Thanks for the answer and being understanding.

>I do recognise though that most engineers don't like planning or task breakdown

I don't think planning or task breakdown themselves are the issue. Rather, it is a strong binding towards what is estimated when in the back of the head, there is always the looming threat of a missed dependency in a piece of legacy code one forgot about. Individuals can capitalize on missing ETAs by bundling them and still serving a track record which is largely coherent with the total estimate. They lose that power once a second or third party shifts the weighting and places a disproportionately high focus on missed deadlines over overall productivity and crucial deadlines being hit. That's when people start inflating estimates to give themselves security. Which shows up in the statistics as "perfect estimation", as unlike an underestimation, an overestimation can masquerade as a perfect estimation as long as someone doesn't investigate deeply (which itself is costly).

>This seems like a well and truly dysfunctional team. Engineers and managers are partners and only when they work together can they deliver something meaningful

Disclaimer: I'm moving the goalpost of the discussion here. I agree with the idea that managers and developers should work together, not against one another.

Unfortunately, this is the part where idealism and reality clash often.

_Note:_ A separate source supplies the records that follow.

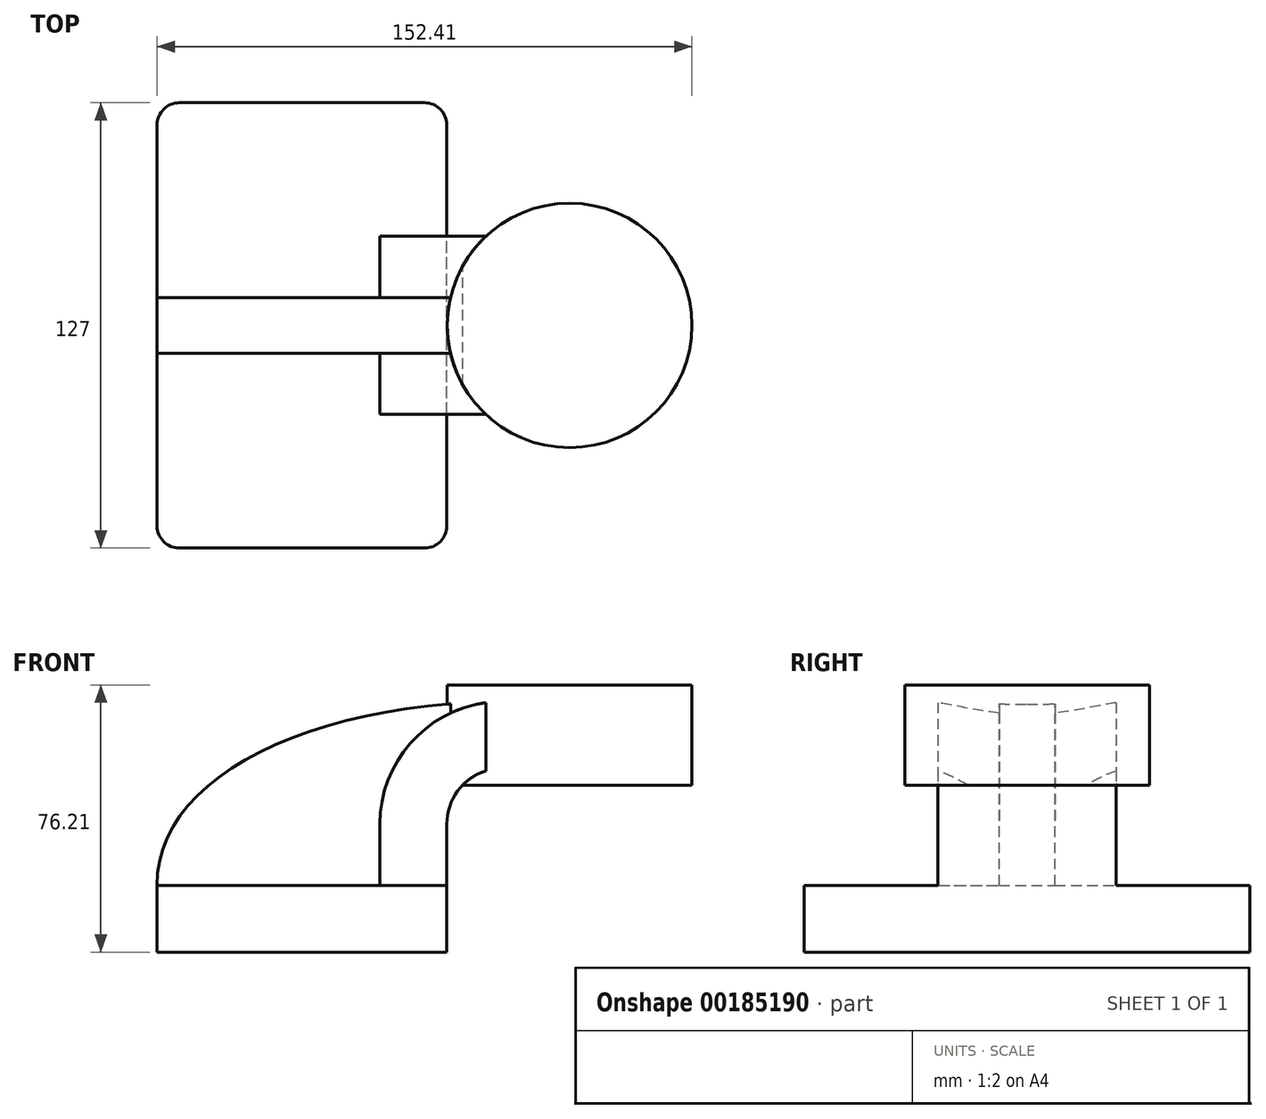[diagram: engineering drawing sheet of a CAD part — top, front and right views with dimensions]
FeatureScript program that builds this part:
annotation { "Feature Type Name" : "Feature", "Feature Type Description" : "" }
export const myFeature = defineFeature(function(context is Context, id is Id, definition is map)
    precondition{}
    {
        {
            var Q0;
            Q0=qCreatedBy(makeId("Front.planeOp"),FACE);
            var sketch = newSketch(context, id + "F0", { "sketchPlane" : qUnion([Q0])});
            skLineSegment(sketch, "E0.bottom", {"start": v(41.27, 9.53) * mm, "end": v(-41.28, 9.53) * mm});
            skLineSegment(sketch, "E0.top", {"start": v(41.28, -9.52) * mm, "end": v(-41.27, -9.52) * mm});
            skLineSegment(sketch, "E0.left", {"start": v(41.28, 9.53) * mm, "end": v(41.28, -9.52) * mm});
            skLineSegment(sketch, "E0.right", {"start": v(-41.28, 9.53) * mm, "end": v(-41.27, -9.52) * mm});
            skPoint(sketch, "E0.middle", {"position": v(0, 0) * mm});
            skLineSegment(sketch, "E1.bottom", {"start": v(60.32, 66.68) * mm, "end": v(111.13, 66.68) * mm});
            skLineSegment(sketch, "E1.top", {"start": v(60.33, 38.1) * mm, "end": v(111.13, 38.1) * mm});
            skLineSegment(sketch, "E1.left", {"start": v(60.33, 66.68) * mm, "end": v(60.33, 38.1) * mm});
            skLineSegment(sketch, "E1.right", {"start": v(111.13, 66.68) * mm, "end": v(111.13, 38.1) * mm});
            skPoint(sketch, "E1.middle", {"position": v(85.73, 52.39) * mm});
            skLineSegment(sketch, "E2", {"start": v(41.27, 9.53) * mm, "end": v(41.27, 27) * mm});
            skArc(sketch, "E3", {"start": v(41.27, 27) * mm, "mid": v(45.92, 38.23) * mm, "end": v(57.15, 42.88) * mm});
            skLineSegment(sketch, "E4", {"start": v(57.15, 42.88) * mm, "end": v(76.04, 42.88) * mm});
            skLineSegment(sketch, "E5.0", {"start": v(57.15, 61.93) * mm, "end": v(76.04, 61.93) * mm});
            skArc(sketch, "E5.1", {"start": v(22.23, 27) * mm, "mid": v(32.45, 51.7) * mm, "end": v(57.15, 61.93) * mm});
            skLineSegment(sketch, "E5.2", {"start": v(22.22, 9.53) * mm, "end": v(22.22, 27) * mm});
            skLineSegment(sketch, "E6", {"start": v(76.27, 38.1) * mm, "end": v(76.27, 66.68) * mm});
            skFitSpline(sketch, "E7", {"points": [v(-41.28, 9.53) * mm, v(57.15, 61.93) * mm], "startDerivative": vector(-1.41, 89.27) * mm, "endDerivative": vector(171.45, 2.08) * mm});
            skSolve(sketch);
        }
        {
            var Q0;
            Q0=makeQuery(id+"F0.imprint","IMPRINT",FACE,{"disambiguationData":[TD([[makeQuery(id+"F0.imprint","IMPRINT",EDGE,{"derivedFrom":sQuery(id+"F0.wireOp",EDGE,"E0.top")}),-1.0]])]});
            extrude(context, id + "F1", {"entities" : qUnion([Q0]), "endBound" : BoundingType.SYMMETRIC, "depth" : 127 * mm});
        }
        {
            var Q0;
            {var subQ1=sQuery(id+"F0.wireOp",EDGE,"E2");Q0=makeQuery(id+"F0.imprint","IMPRINT",FACE,{"disambiguationData":[TD([[makeQuery(id+"F0.imprint","IMPRINT",EDGE,{"derivedFrom":subQ1}),1.0]])]});}
            extrude(context, id + "F2", {"entities" : qUnion([Q0]), "operationType" : NewBodyOperationType.ADD, "endBound" : BoundingType.SYMMETRIC, "depth" : 50.8 * mm});
        }
        {
            var Q0;
            {var subQ3=sQuery(id+"F0.wireOp",EDGE,"E5.2");Q0=makeQuery(id+"F0.imprint","IMPRINT",FACE,{"disambiguationData":[TD([[makeQuery(id+"F0.imprint","IMPRINT",EDGE,{"derivedFrom":subQ3}),1.0]])]});}
            extrude(context, id + "F3", {"entities" : qUnion([Q0]), "operationType" : NewBodyOperationType.ADD, "endBound" : BoundingType.SYMMETRIC, "depth" : 15.88 * mm});
        }
        {
            var Q0;
            {var subQ0=sQuery(id+"F0.wireOp",EDGE,"E1.right");Q0=makeQuery(id+"F0.imprint","IMPRINT",FACE,{"disambiguationData":[TD([[makeQuery(id+"F0.imprint","IMPRINT",EDGE,{"derivedFrom":subQ0}),-1.0]])]});}
            var Q1;
            Q1=sQuery(id+"F0.wireOp",EDGE,"E6");
            revolve(context, id + "F4", {"operationType" : NewBodyOperationType.ADD, "entities" : qUnion([Q0]), "axis" : qUnion([Q1]), "revolveType" : RevolveType.FULL});
        }
        {
            var Q0;
            Q0=makeQuery(id+"F1.opExtrude","CAP_EDGE",EDGE,{"disambiguationData":[OSD([sQuery(id+"F0.wireOp",EDGE,"E0.right")])],"isStart":false});
            var Q1;
            Q1=makeQuery(id+"F1.opExtrude","CAP_EDGE",EDGE,{"disambiguationData":[OSD([sQuery(id+"F0.wireOp",EDGE,"E0.left")])],"isStart":false});
            var Q2;
            Q2=makeQuery(id+"F1.opExtrude","CAP_EDGE",EDGE,{"disambiguationData":[OSD([sQuery(id+"F0.wireOp",EDGE,"E0.left")])],"isStart":true});
            var Q3;
            Q3=makeQuery(id+"F1.opExtrude","CAP_EDGE",EDGE,{"disambiguationData":[OSD([sQuery(id+"F0.wireOp",EDGE,"E0.right")])],"isStart":true});
            fillet(context, id + "F5", {"entities" : qUnion([Q0, Q1, Q2, Q3]), "radius" : 6.35 * mm, "tangentPropagation" : true, "allowEdgeOverflow" : false});
        }
    });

I question whether the majority of places execute this way, even if they claim to value the same idea. Given the inherent power imbalance between management and developers, it is just too easy for management to force its point of view and normalize away any dysfunctionality. Most developers won't quit on the spot: they still need to eat, don't perceive an abundance of jobs, etc.. The entire thing sets itself up for a frog in boiling pot situation, where as long as the management layers don't massively mess up, developers will continue normalizing away more dysfunctionalities.

I've seen this happen both with technical managers who no longer have to work with the tech themselves, and non-tech managers who have zero understanding of the entire thing. Power is intoxicating. The required empathy to deal with these gaps in perspective is a trait the far majority of people don't possess. The aforementioned power imbalance and other traits (maybe not in Silicon Valley, but here, management is both more prestigious and pays better) causes people without that trait to pour in, often selected by people who were lacking that trait to begin with. We get massive amounts of practices with zero support, because that same gut instinct that developers get berated for, many managers will often use to claim their way is better, disregarding any counterargument to their own whimsical feelings. If not gut instinct, it's some snake oil salesman selling a practice which, again, has zero support.

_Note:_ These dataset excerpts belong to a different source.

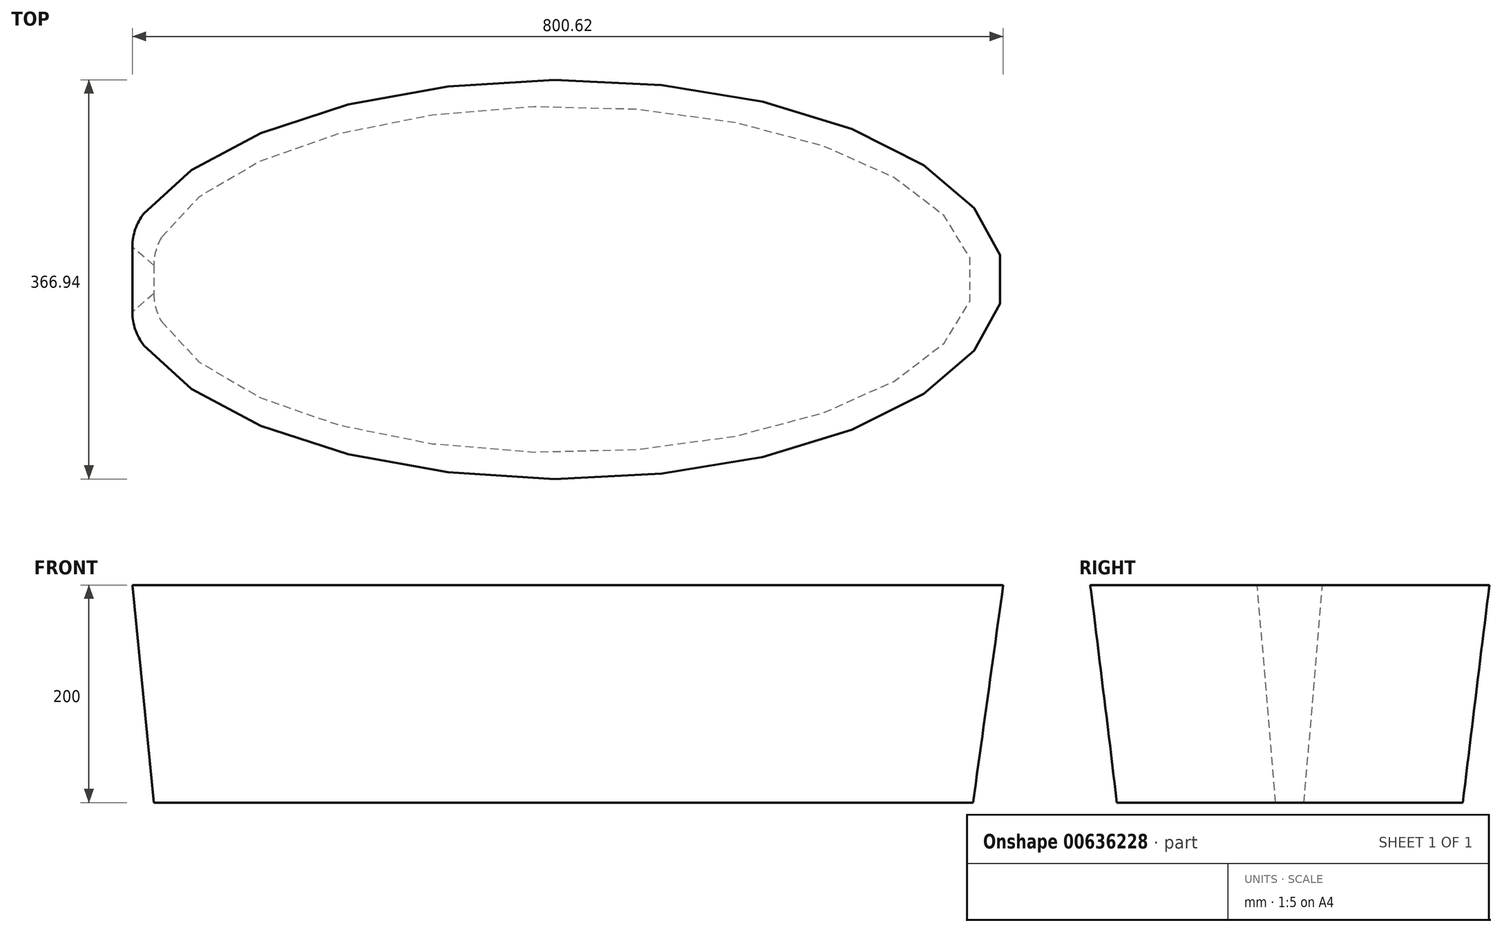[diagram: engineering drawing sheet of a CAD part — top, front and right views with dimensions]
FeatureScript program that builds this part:
annotation { "Feature Type Name" : "Feature", "Feature Type Description" : "" }
export const myFeature = defineFeature(function(context is Context, id is Id, definition is map)
    precondition{}
    {
        {
            var Q0;
            Q0=qCreatedBy(makeId("Top.planeOp"),FACE);
            cPlane(context, id + "F0", {"entities" : qUnion([Q0]), "cplaneType" : CPlaneType.OFFSET, "offset" : 200 * mm, "width" : 150 * mm, "height" : 150 * mm});
        }
        {
            var Q0;
            Q0=qCreatedBy(makeId("Top.planeOp"),FACE);
            var sketch = newSketch(context, id + "F1", { "sketchPlane" : qUnion([Q0])});
            skEllipticalArc(sketch, "E0", {});
            skLineSegment(sketch, "E1", {"start": v(-374.43, 13.02) * mm, "end": v(-374.43, -13.02) * mm});
            skPoint(sketch, "E2.visualSharp", {"position": v(-374.43, -23.87) * mm});
            skArc(sketch, "E2.filletArc", {"start": v(-374.43, -13.02) * mm, "mid": v(-372.64, -26.3) * mm, "end": v(-367.38, -38.63) * mm});
            skPoint(sketch, "E3.visualSharp", {"position": v(-374.43, 23.87) * mm});
            skArc(sketch, "E3.filletArc", {"start": v(-367.38, 38.63) * mm, "mid": v(-372.64, 26.3) * mm, "end": v(-374.43, 13.02) * mm});
            const initialGuessF1  = {"E0": [0, 0, 1, 0, 0.3787200450897217, 0.1590357558948842, 3.3869780871706725, 2.896207220008914]};
            skSetInitialGuess(sketch, initialGuessF1);
            skSolve(sketch);
        }
        {
            var Q0;
            Q0=qCreatedBy(id+"F0.planeOp",FACE);
            var sketch = newSketch(context, id + "F2", { "sketchPlane" : qUnion([Q0])});
            skEllipticalArc(sketch, "E4", {});
            skLineSegment(sketch, "E5", {"start": v(-394.15, 29.96) * mm, "end": v(-394.15, -29.96) * mm});
            skPoint(sketch, "E6.visualSharp", {"position": v(-394.15, 44.83) * mm});
            skArc(sketch, "E6.filletArc", {"start": v(-383.66, 60.6) * mm, "mid": v(-391.45, 46.15) * mm, "end": v(-394.15, 29.96) * mm});
            skPoint(sketch, "E7.visualSharp", {"position": v(-394.15, -44.83) * mm});
            skArc(sketch, "E7.filletArc", {"start": v(-394.15, -29.96) * mm, "mid": v(-391.45, -46.15) * mm, "end": v(-383.66, -60.6) * mm});
            const initialGuessF2  = {"E4": [0, 0, 1, 0, 0.4064699113368988, 0.18346900201131028, 3.4781621610362845, 2.8050231461433017]};
            skSetInitialGuess(sketch, initialGuessF2);
            skSolve(sketch);
        }
        {
            var Q0;
            Q0=makeQuery(id+"F1.imprint","IMPRINT",FACE,{"disambiguationData":[TD([[makeQuery(id+"F1.imprint","IMPRINT",EDGE,{"derivedFrom":sQuery(id+"F1.wireOp",EDGE,"E0")}),1.0]])]});
            var Q1;
            Q1=makeQuery(id+"F2.imprint","IMPRINT",FACE,{"disambiguationData":[TD([[makeQuery(id+"F2.imprint","IMPRINT",EDGE,{"derivedFrom":sQuery(id+"F2.wireOp",EDGE,"E4")}),1.0]])]});
            loft(context, id + "F3", {"sheetProfilesArray" : [{ "sheetProfileEntities" : qUnion([Q0]) }, { "sheetProfileEntities" : qUnion([Q1]) }]});
        }
    });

> When an engineer says they need 4 weeks instead of 2 it's my responsibility as a manager to get into the details, not as a way to micro-manage but to help my team be more confident about the 4 weeks timelines.

As a manager, isn’t your job to understand the well-documented problems with direct time estimates of knowledge work even when the work is being estimated by subject-matter experts who regularly perform the type of work being estimated, and understand and coach your team on use of the known techniques with that mitigate that somewhat (among which “managers getting down in the weeds to ‘provide confidence’ is not particularly prominent), so that you develop as-decent-as-practical estimates with, over time, enmpirical error bars without unproductively wasting everyone’s time and morale in exercises that can be assured to, in general, fail to.refine them meaningfully, rather than engaging in self-deluded pop-management-culture self-ego-stroking approaches that let you feel useful, even though they are known to make estimates worse.


Please don’t go into details. You’ll end up with people just doing c because they don’t dare anything else. Did you come up with data for your time hypothesis? Do what you want others do to you.

Programming is a million details codified, each code-line/detail is easy but the whole is complex.

If you really want to know become a team lead instead of a team manager and just code alongside them (and preferably take the easy parts to give the glory to those under you). I’ve tried it and the colleagues where over the moon.